A zrobię przekładaniec z moich wrażeń, bo uczucia zachwytu, przeplatały się z wrażeniem Deja Vu oraz zniesmaczenia. No to lecimy niczym Natasza w jednej z finałowych scen.
Jeśli chodzi o głównego złego to można poczuć jednocześnie zachwyt jak i rozczarowanie. To, kim okazał się Taskmaster woła o pomstę do nieba i nie ma żadnego pokrycia w komiksie. No może wygląd coś sugeruje, ale to tyle w temacie. Jak zwykle MCU stawia na praktycznie papierowe postacie. Za to Dreykov to już ktoś naprawdę zły, dialogi z jego udziałem są świetne i pokazują jego prawdziwie okrutną duszę, podszytą najgorszymi rosyjskimi praktykami. A jego diaboliczy master plan to cudo tego filmu.
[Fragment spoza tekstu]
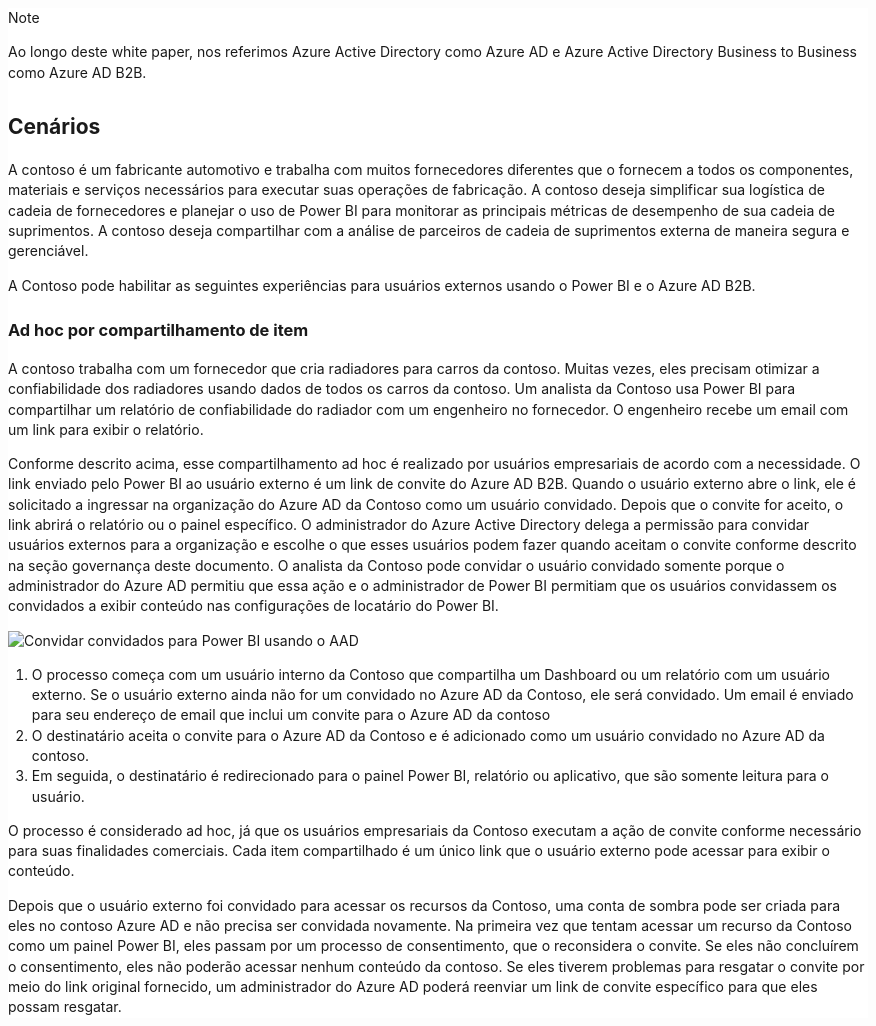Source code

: > [!NOTE]
> Ao longo deste white paper, nos referimos Azure Active Directory como Azure AD e Azure Active Directory Business to Business como Azure AD B2B.

## <a name="scenarios"></a>Cenários

A contoso é um fabricante automotivo e trabalha com muitos fornecedores diferentes que o fornecem a todos os componentes, materiais e serviços necessários para executar suas operações de fabricação. A contoso deseja simplificar sua logística de cadeia de fornecedores e planejar o uso de Power BI para monitorar as principais métricas de desempenho de sua cadeia de suprimentos. A contoso deseja compartilhar com a análise de parceiros de cadeia de suprimentos externa de maneira segura e gerenciável.

A Contoso pode habilitar as seguintes experiências para usuários externos usando o Power BI e o Azure AD B2B.

### <a name="ad-hoc-per-item-sharing"></a>Ad hoc por compartilhamento de item

A contoso trabalha com um fornecedor que cria radiadores para carros da contoso. Muitas vezes, eles precisam otimizar a confiabilidade dos radiadores usando dados de todos os carros da contoso. Um analista da Contoso usa Power BI para compartilhar um relatório de confiabilidade do radiador com um engenheiro no fornecedor. O engenheiro recebe um email com um link para exibir o relatório.

Conforme descrito acima, esse compartilhamento ad hoc é realizado por usuários empresariais de acordo com a necessidade. O link enviado pelo Power BI ao usuário externo é um link de convite do Azure AD B2B. Quando o usuário externo abre o link, ele é solicitado a ingressar na organização do Azure AD da Contoso como um usuário convidado. Depois que o convite for aceito, o link abrirá o relatório ou o painel específico. O administrador do Azure Active Directory delega a permissão para convidar usuários externos para a organização e escolhe o que esses usuários podem fazer quando aceitam o convite conforme descrito na seção governança deste documento. O analista da Contoso pode convidar o usuário convidado somente porque o administrador do Azure AD permitiu que essa ação e o administrador de Power BI permitiam que os usuários convidassem os convidados a exibir conteúdo nas configurações de locatário do Power BI.

![Convidar convidados para Power BI usando o AAD](media/whitepaper-azure-b2b-power-bi/whitepaper-azure-b2b-power-bi_01.png)

1. O processo começa com um usuário interno da Contoso que compartilha um Dashboard ou um relatório com um usuário externo. Se o usuário externo ainda não for um convidado no Azure AD da Contoso, ele será convidado. Um email é enviado para seu endereço de email que inclui um convite para o Azure AD da contoso
2. O destinatário aceita o convite para o Azure AD da Contoso e é adicionado como um usuário convidado no Azure AD da contoso.
3. Em seguida, o destinatário é redirecionado para o painel Power BI, relatório ou aplicativo, que são somente leitura para o usuário.

O processo é considerado ad hoc, já que os usuários empresariais da Contoso executam a ação de convite conforme necessário para suas finalidades comerciais. Cada item compartilhado é um único link que o usuário externo pode acessar para exibir o conteúdo.

Depois que o usuário externo foi convidado para acessar os recursos da Contoso, uma conta de sombra pode ser criada para eles no contoso Azure AD e não precisa ser convidada novamente.  Na primeira vez que tentam acessar um recurso da Contoso como um painel Power BI, eles passam por um processo de consentimento, que o reconsidera o convite.  Se eles não concluírem o consentimento, eles não poderão acessar nenhum conteúdo da contoso.  Se eles tiverem problemas para resgatar o convite por meio do link original fornecido, um administrador do Azure AD poderá reenviar um link de convite específico para que eles possam resgatar.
Jak zwykle świetnie wychodzą interakcje pomiędzy bohaterami z dobrej strony ekranu, dzięki czemu miałem kupę radochy z dużej ilości one-linerów i zabawnych sytuacji mających rozłożyć ciężki klimat na łopatki. Dwie moje sceny zwróciły szczególną uwagę: Yelena kopiującą pozę Nataszy zdziwienie Red Guardiana po opuszczeniu celi z tym whaaaat z rosyjskim akcentem.

Ogólnie cała ta patchworkowa rodziny to mocno naciągana była. Po tylu latach, takie ponowne zjednoczenie nie byłoby możliwe. Tyle utyskiwania, łzawych scen i ludzi z takim bagażem emocjonalnym nie wydaje się realne. Tym bardziej tak szybkie przebaczenie.
Jedno czemu nie da się zaprzeczyć to klimat, sceny akcji i efekty specjalne. Pomijając wymienione już wady, typowy szpiegowski sznyt, połączony ze świetnymi efektami specjalnymi obecnymi w dużej ilości scen akcji, nie pozwoliły nudzić mi się przez te ponad dwie godziny. Ta warstwa w MCU to zawsze pewnik, nie bez kozery na takie filmy chodzi się do kina, gdy tylko jest okazja. Dzięki temu można wybaczyć odwlekanie premiery przez Disneya.

Brakowało mi trochę więcej mrugnięć oka do widzów. Spodziewałem się większej ilości nawiązań do komiksów. Brakowało mi trochę więcej lore Red Guardiana, taki Mikhail Ursus w postaci niedźwiedzia byłby zacny. Cieszę się, że dostaliśmy wyjaśnienie misji w Budapeszcie, zapowiedź kolejnej bohaterki w MCU, ale… To tylko kolejny typowy film Marvela, dosłownie od linijki.